Reproduce the listing below verbatim, starting at its first line and ending after the line that contains "13. Shake, Rattle And Roll".

Material shown -
Start of Block

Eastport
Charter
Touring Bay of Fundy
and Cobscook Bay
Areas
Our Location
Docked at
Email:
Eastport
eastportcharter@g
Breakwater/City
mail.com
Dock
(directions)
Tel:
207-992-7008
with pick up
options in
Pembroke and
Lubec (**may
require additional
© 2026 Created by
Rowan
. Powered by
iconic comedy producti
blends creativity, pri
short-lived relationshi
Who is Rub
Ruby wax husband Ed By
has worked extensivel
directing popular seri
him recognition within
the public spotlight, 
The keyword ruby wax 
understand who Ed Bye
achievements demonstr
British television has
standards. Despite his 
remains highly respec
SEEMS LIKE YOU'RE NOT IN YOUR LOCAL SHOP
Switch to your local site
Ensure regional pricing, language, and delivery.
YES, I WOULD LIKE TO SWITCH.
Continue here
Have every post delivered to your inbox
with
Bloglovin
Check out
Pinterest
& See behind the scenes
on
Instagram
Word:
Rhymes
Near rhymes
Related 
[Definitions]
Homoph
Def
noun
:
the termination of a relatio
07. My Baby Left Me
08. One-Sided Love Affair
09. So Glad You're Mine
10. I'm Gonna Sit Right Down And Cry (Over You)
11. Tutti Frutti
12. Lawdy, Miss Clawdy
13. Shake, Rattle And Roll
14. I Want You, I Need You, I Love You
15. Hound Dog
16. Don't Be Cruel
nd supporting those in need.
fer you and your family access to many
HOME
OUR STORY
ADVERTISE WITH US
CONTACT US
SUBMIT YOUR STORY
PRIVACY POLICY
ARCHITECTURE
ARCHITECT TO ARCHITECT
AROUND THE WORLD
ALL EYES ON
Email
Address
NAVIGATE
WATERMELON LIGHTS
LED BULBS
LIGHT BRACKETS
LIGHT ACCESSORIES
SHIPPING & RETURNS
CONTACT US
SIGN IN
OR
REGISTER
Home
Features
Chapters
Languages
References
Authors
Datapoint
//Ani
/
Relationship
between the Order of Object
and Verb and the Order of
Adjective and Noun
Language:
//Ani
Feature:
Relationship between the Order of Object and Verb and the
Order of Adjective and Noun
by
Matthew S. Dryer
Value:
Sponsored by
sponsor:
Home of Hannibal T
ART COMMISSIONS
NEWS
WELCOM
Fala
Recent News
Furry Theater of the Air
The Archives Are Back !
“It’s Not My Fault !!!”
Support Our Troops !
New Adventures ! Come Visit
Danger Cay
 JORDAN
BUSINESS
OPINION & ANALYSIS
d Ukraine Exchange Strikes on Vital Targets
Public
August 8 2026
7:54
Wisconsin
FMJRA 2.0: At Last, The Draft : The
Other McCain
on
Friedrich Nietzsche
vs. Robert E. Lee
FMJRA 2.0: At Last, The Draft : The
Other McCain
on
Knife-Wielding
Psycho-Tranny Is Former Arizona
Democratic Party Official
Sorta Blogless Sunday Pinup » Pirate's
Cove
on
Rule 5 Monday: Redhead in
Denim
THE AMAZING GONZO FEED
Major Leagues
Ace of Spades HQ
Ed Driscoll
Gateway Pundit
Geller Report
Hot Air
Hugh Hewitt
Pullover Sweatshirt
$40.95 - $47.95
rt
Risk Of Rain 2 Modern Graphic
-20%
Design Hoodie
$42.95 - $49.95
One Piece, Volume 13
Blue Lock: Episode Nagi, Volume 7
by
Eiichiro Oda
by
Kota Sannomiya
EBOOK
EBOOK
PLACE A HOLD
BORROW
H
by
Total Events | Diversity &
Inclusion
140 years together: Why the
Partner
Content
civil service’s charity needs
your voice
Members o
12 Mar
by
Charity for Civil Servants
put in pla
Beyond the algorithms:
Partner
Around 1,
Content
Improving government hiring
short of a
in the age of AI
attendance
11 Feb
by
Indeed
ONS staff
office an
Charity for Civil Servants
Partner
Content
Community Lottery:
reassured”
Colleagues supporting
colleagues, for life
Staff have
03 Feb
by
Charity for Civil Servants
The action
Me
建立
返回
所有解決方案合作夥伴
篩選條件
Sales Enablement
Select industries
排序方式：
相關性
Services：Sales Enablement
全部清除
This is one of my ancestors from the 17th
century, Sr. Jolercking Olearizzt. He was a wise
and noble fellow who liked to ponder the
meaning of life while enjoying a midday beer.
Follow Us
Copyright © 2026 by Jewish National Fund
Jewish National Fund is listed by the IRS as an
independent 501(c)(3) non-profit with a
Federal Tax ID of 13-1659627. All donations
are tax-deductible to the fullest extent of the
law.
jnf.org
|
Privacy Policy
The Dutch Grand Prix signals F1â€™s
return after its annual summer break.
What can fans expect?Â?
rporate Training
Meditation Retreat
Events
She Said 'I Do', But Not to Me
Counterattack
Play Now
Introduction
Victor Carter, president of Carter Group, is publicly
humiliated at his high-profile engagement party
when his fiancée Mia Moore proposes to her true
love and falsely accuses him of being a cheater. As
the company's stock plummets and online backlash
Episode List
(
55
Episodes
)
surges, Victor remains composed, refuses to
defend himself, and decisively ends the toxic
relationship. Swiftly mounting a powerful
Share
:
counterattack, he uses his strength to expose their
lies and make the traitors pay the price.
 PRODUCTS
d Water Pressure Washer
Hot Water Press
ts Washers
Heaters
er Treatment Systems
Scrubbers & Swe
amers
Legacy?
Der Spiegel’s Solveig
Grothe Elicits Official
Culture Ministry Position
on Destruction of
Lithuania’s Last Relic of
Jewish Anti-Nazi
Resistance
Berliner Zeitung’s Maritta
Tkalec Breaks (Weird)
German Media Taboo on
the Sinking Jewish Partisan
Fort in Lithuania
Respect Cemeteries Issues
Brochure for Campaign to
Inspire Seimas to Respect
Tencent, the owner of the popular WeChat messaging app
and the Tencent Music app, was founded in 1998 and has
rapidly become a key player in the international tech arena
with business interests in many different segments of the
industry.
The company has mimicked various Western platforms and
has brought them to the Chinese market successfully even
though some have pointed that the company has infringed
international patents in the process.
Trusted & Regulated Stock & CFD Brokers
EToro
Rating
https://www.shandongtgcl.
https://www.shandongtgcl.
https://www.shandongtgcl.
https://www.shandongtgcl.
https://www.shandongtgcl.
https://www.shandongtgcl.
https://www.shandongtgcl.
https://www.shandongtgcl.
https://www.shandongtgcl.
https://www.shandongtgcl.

End of Block

Exercise output -
Eastport
Charter
Touring Bay of Fundy
and Cobscook Bay
Areas
Our Location
Docked at
Email:
Eastport
eastportcharter@g
Breakwater/City
mail.com
Dock
(directions)
Tel:
207-992-7008
with pick up
options in
Pembroke and
Lubec (**may
require additional
© 2026 Created by
Rowan
. Powered by
iconic comedy producti
blends creativity, pri
short-lived relationshi
Who is Rub
Ruby wax husband Ed By
has worked extensivel
directing popular seri
him recognition within
the public spotlight, 
The keyword ruby wax 
understand who Ed Bye
achievements demonstr
British television has
standards. Despite his 
remains highly respec
SEEMS LIKE YOU'RE NOT IN YOUR LOCAL SHOP
Switch to your local site
Ensure regional pricing, language, and delivery.
YES, I WOULD LIKE TO SWITCH.
Continue here
Have every post delivered to your inbox
with
Bloglovin
Check out
Pinterest
& See behind the scenes
on
Instagram
Word:
Rhymes
Near rhymes
Related 
[Definitions]
Homoph
Def
noun
:
the termination of a relatio
07. My Baby Left Me
08. One-Sided Love Affair
09. So Glad You're Mine
10. I'm Gonna Sit Right Down And Cry (Over You)
11. Tutti Frutti
12. Lawdy, Miss Clawdy
13. Shake, Rattle And Roll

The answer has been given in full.